CLASSICAL Archives

Moderated Classical Music List

CLASSICAL@COMMUNITY.LSOFT.COM

Options: Use Forum View

Use Monospaced Font
Show Text Part by Default
Show All Mail Headers

Message: [<< First] [< Prev] [Next >] [Last >>]
Topic: [<< First] [< Prev] [Next >] [Last >>]
Author: [<< First] [< Prev] [Next >] [Last >>]

Print Reply
Subject:
From:
Janos Gereben <[log in to unmask]>
Date:
Sun, 28 May 2000 18:55:27 -0700
Content-Type:
text/plain
Parts/Attachments:
text/plain (98 lines)
Giacinto Scelsi and his five surviving orchestral works:  in the city of
St. Francis, we have two down and three to go.  Oy.

I yield to no one in my admiration for Michael Tilson Thomas' brave,
imaginative, clever programming -- he plays so-called "new" and genuinely
*new* music, honors neglected American composers of old, commissions from
the live ones, presents novelties and unusual works.  And, best of all, he
keeps filling Davies Hall's 2,700 seats!  In all my years of watching the
"new music America" scene, I have not seen such a combination of doing good
(for music) and doing well (for the box office and contributions).

[Recorded Data]
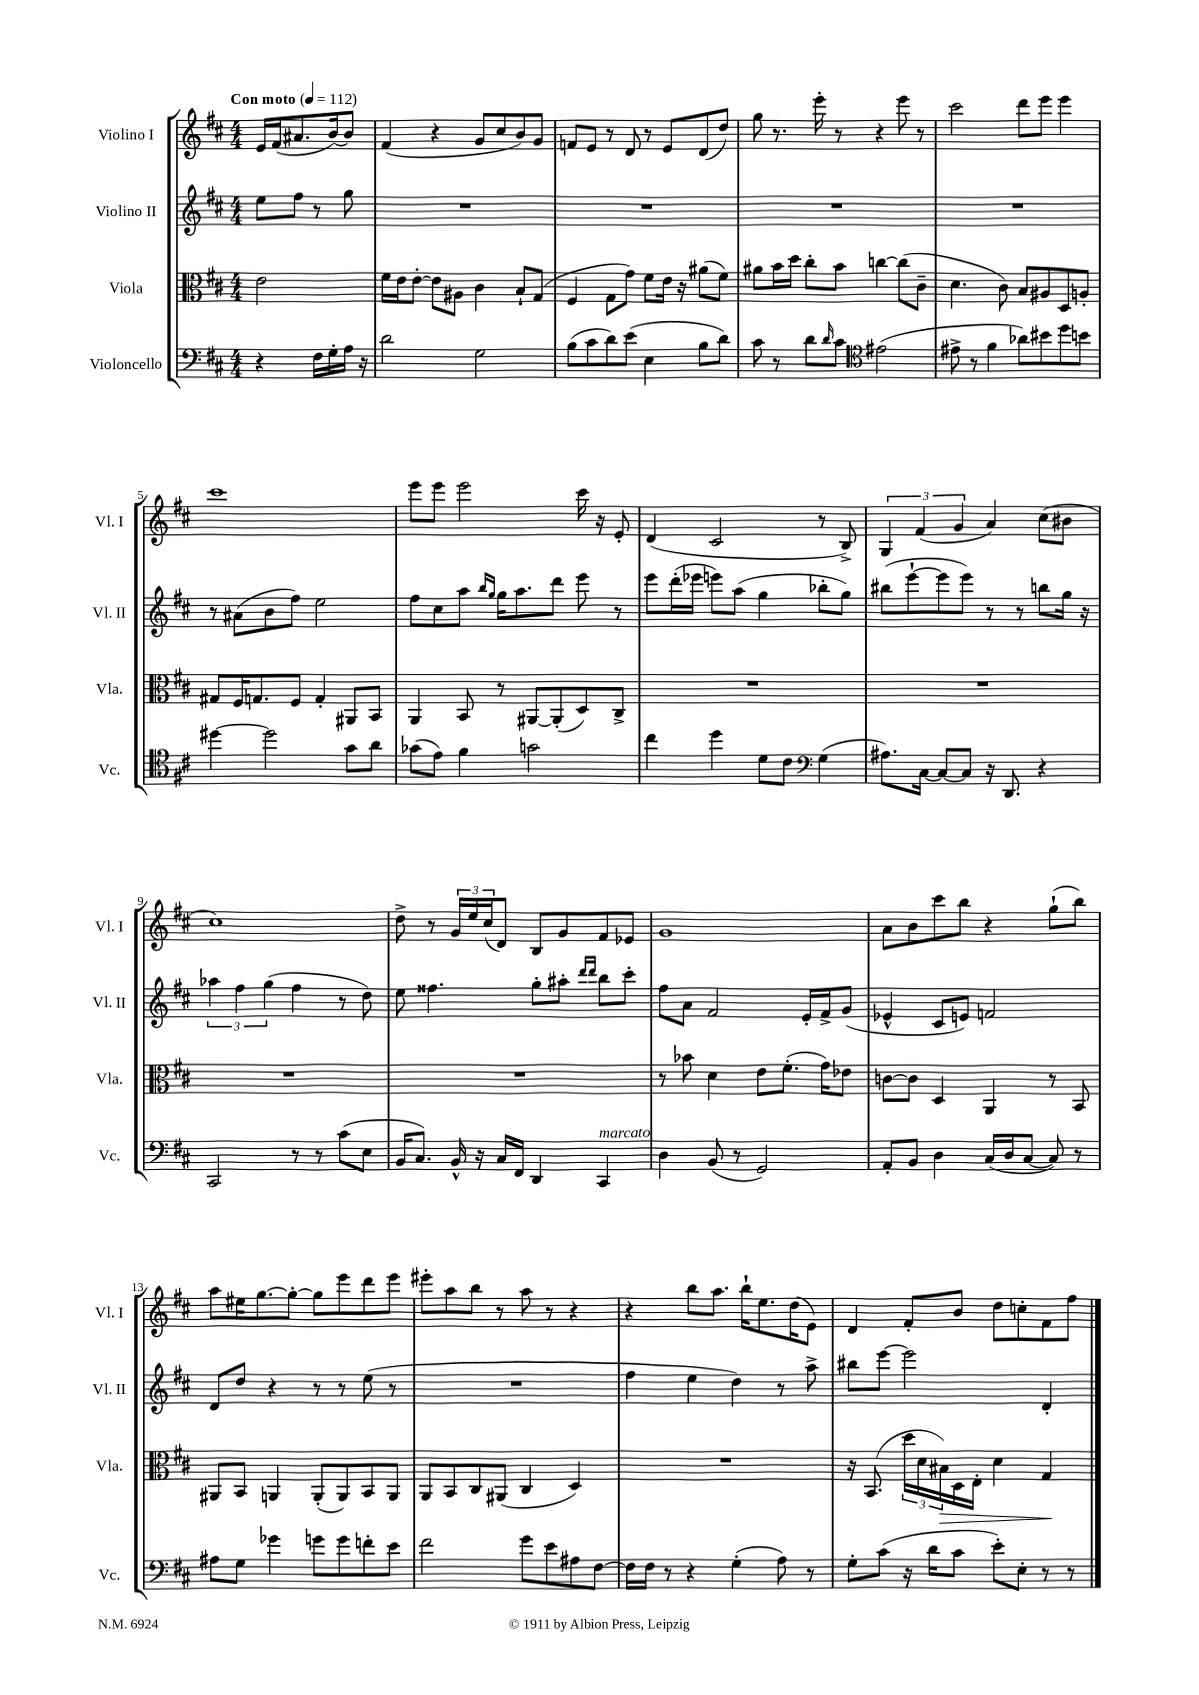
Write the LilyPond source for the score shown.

<<
\new StaffGroup <<
\new Staff = "s0" \with { instrumentName = "Violino I" shortInstrumentName = "Vl. I" } {
    \clef treble \key d \major \numericTimeSignature \time 4/4 \partial 2 \tempo "Con moto" 4 = 112
    e'16 fis'16( ais'8. b'16~) b'8 |
    fis'4( r4 g'8 cis''8 b'8) g'8 |
    f'8 e'8 r8 d'8 r8 e'8 d'8( d''8) |
    g''8 r8. e'''16-. r8 r4 e'''8 r8 |
    cis'''2 d'''8 e'''8 e'''4 |
    cis'''1 |
    e'''8 e'''8 e'''2 cis'''16 r16 e'8-. |
    d'4( cis'2 r8 b8->) |
    \tuplet 3/2 { g4 fis'4( g'4 } a'4) cis''8( bis'8 |
    cis''1) |
    d''8-> r8 \tuplet 3/2 { g'16 e''16 cis''16( } d'8) b8 g'8 fis'8 ees'8 |
    g'1 |
    a'8 b'8 cis'''8 b''8 r4 g''8-!( b''8) |
    a''8 eis''16 g''8.~ g''8~-. g''8 e'''8 d'''8 e'''8 |
    eis'''8-. a''8 b''8 r8 a''8 r8 r4 |
    r4 b''8 a''8. b''16-! e''8. d''16( e'8) |
    d'4 fis'8-. b'8 d''8 c''8-. fis'8 fis''8 \bar "|." |
}
\new Staff = "s1" \with { instrumentName = "Violino II" shortInstrumentName = "Vl. II" } {
    \clef treble \key d \major \numericTimeSignature \time 4/4 \partial 2
    e''8 fis''8 r8 g''8 |
    R1 |
    R1 |
    R1 |
    R1 |
    r8 ais'8( b'8 fis''8) e''2 |
    fis''8 cis''8 a''8 \grace { b''16 g''16 } g''16 a''8. d'''8 e'''8 r8 |
    e'''8 d'''16-.( ees'''16 e'''8) a''8( g''4 bes''8-. g''8) |
    bis''8( e'''8~-! e'''8 e'''8) r8 r8 b''8 g''16 r16 |
    \tuplet 3/2 { aes''4 fis''4 g''4( } fis''4 r8 d''8) |
    e''8 fisis''4. g''8-. ais''8-. \grace { d'''16 d'''16 } b''8 cis'''8-. |
    fis''8 a'8 fis'2 e'16-. fis'16-> g'8( |
    ees'4-^ cis'8 e'8) f'2 |
    d'8 d''8 r4 r8 r8 e''8( r8 |
    R1 |
    fis''4 e''4 d''4) r8 a''8-> |
    bis''8 e'''8~ e'''2 d'4-. \bar "|." |
}
\new Staff = "s2" \with { instrumentName = "Viola" shortInstrumentName = "Vla." } {
    \clef alto \key d \major \numericTimeSignature \time 4/4 \partial 2
    e'2 |
    fis'16 e'16 e'8~-. e'8 ais8 cis'4 b8-! g8( |
    fis4 g8 g'8) fis'8 e'16 r16 ais'8( fis'8) |
    ais'8 b'16 d''16 cis''8-. b'8 c''4~ c''8( cis'8-- |
    d'4. cis'8) b8 ais8 d8 a8-. |
    gis8 fis16 g8. fis8 g4-. ais,8 b,8 |
    a,4 b,8 r8 ais,8~ ais,8-.( d8) cis8-> |
    R1 |
    R1 |
    R1 |
    R1 |
    r8 bes'8 d'4 e'8 fis'8.-.( g'16) ees'8 |
    c'8~ c'8 d4 a,4 r8 b,8 |
    ais,8 b,8 a,4 a,8-.( a,8) b,8 a,8 |
    a,8 b,8 cis8 ais,8( cis4 d4) |
    R1 |
    r16 b,8.( \tuplet 3/2 { d''16 d'16 bis16\>) } d16 e16-. d'4 g4\! \bar "|." |
}
\new Staff = "s3" \with { instrumentName = "Violoncello" shortInstrumentName = "Vc." } {
    \clef bass \key d \major \numericTimeSignature \time 4/4 \partial 2
    r4 fis16 g16-. a16 r16 |
    d'2 g2 |
    b8( cis'8 d'8) e'8( e4 b8 d'8) |
    cis'8 r8 d'8 \grace { d'16 } cis'8 \clef tenor eis'2( |
    eis'8-> r8 fis'4 aes'8) bis'8 d''8 b'8 |
    dis''4~ dis''2 g'8 a'8 |
    ges'8( e'8) fis'4 g'2 |
    cis''4 d''4 d'8 cis'8 \clef bass g4( |
    ais8.) cis16~ cis8~ cis8 r16 d,8. r4 |
    cis,2 r8 r8 cis'8( e8 |
    b,16 cis8.) b,16-^ r16 cis16 fis,16 d,4 cis,4^\markup { \italic "marcato" } |
    d4 b,8( r8 g,2) |
    a,8-. b,8 d4 cis16( d16 cis8~ cis8) r8 |
    ais8 g8 ges'4 g'8 g'8 f'8-. e'8 |
    fis'2 g'8 e'8 ais8 fis8~ |
    fis16 fis16 r8 r4 g4-.( a8) r8 |
    g8-. cis'8( r16 d'16 cis'8 e'8-.) e8-. r8 r8 \bar "|." |
}
>>
>>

**Task directions:** Could you continue the post about Scelsi's orchestral works and Michael Tilson Thomas's programming, picking up after its final sentence?

**Answer for the task:**
But, after all, MTT is only human and it's small wonder that "something has
to give." I may be in a minority, but I feel confident that "Michael's
Folly" is Scelsi.

Three years ago, the SF Symphony had the first-ever North American
performance of any work by Scelsi, "Aion." Today, in the season-closing
concert, Beethoven's Ninth was "prefaced" by another Scelsi premiere,
that of the 20-minute "Konx-Om-Pax," from 1969.  True to late, lamented
'Sixties, the title consists of the word "peace" in Assyrian, Sanskrit and
Latin, respectively.  When you have something to say, the use of Assyrian
seems especially expeditious.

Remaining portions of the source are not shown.